Task. Would you transcribe exactly the lines from the beginning of the records below through the line with "- Multi-version support (V3, V202509)", both included, omitting the pictures?

Dataset records.
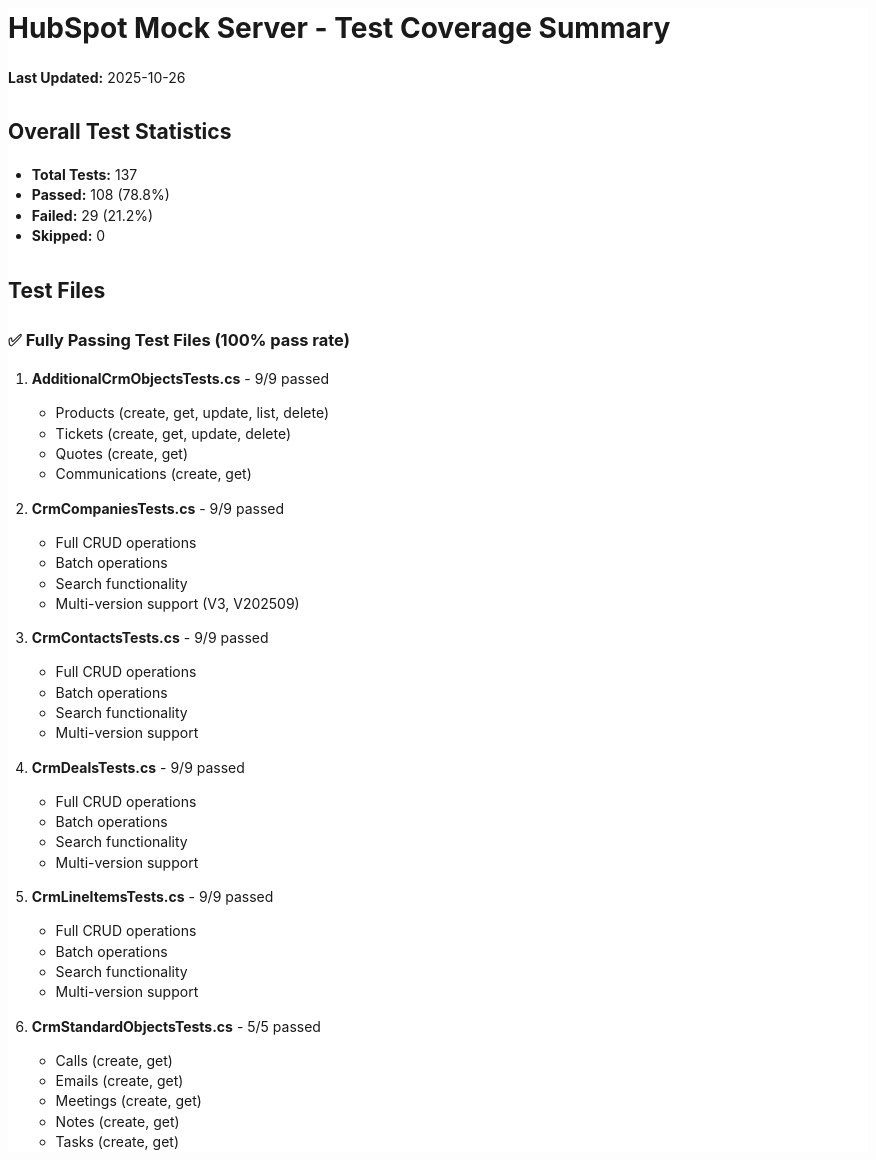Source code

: # HubSpot Mock Server - Test Coverage Summary

**Last Updated:** 2025-10-26

## Overall Test Statistics

- **Total Tests:** 137
- **Passed:** 108 (78.8%)
- **Failed:** 29 (21.2%)
- **Skipped:** 0

## Test Files

### ✅ Fully Passing Test Files (100% pass rate)

1. **AdditionalCrmObjectsTests.cs** - 9/9 passed
   - Products (create, get, update, list, delete)
   - Tickets (create, get, update, delete)
   - Quotes (create, get)
   - Communications (create, get)

2. **CrmCompaniesTests.cs** - 9/9 passed
   - Full CRUD operations
   - Batch operations
   - Search functionality
   - Multi-version support (V3, V202509)

3. **CrmContactsTests.cs** - 9/9 passed
   - Full CRUD operations
   - Batch operations
   - Search functionality
   - Multi-version support

4. **CrmDealsTests.cs** - 9/9 passed
   - Full CRUD operations
   - Batch operations
   - Search functionality
   - Multi-version support

5. **CrmLineItemsTests.cs** - 9/9 passed
   - Full CRUD operations
   - Batch operations
   - Search functionality
   - Multi-version support

6. **CrmStandardObjectsTests.cs** - 5/5 passed
   - Calls (create, get)
   - Emails (create, get)
   - Meetings (create, get)
   - Notes (create, get)
   - Tasks (create, get)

Answer area.
Source code

: # HubSpot Mock Server - Test Coverage Summary

**Last Updated:** 2025-10-26

## Overall Test Statistics

- **Total Tests:** 137
- **Passed:** 108 (78.8%)
- **Failed:** 29 (21.2%)
- **Skipped:** 0

## Test Files

### ✅ Fully Passing Test Files (100% pass rate)

1. **AdditionalCrmObjectsTests.cs** - 9/9 passed
   - Products (create, get, update, list, delete)
   - Tickets (create, get, update, delete)
   - Quotes (create, get)
   - Communications (create, get)

2. **CrmCompaniesTests.cs** - 9/9 passed
   - Full CRUD operations
   - Batch operations
   - Search functionality
   - Multi-version support (V3, V202509)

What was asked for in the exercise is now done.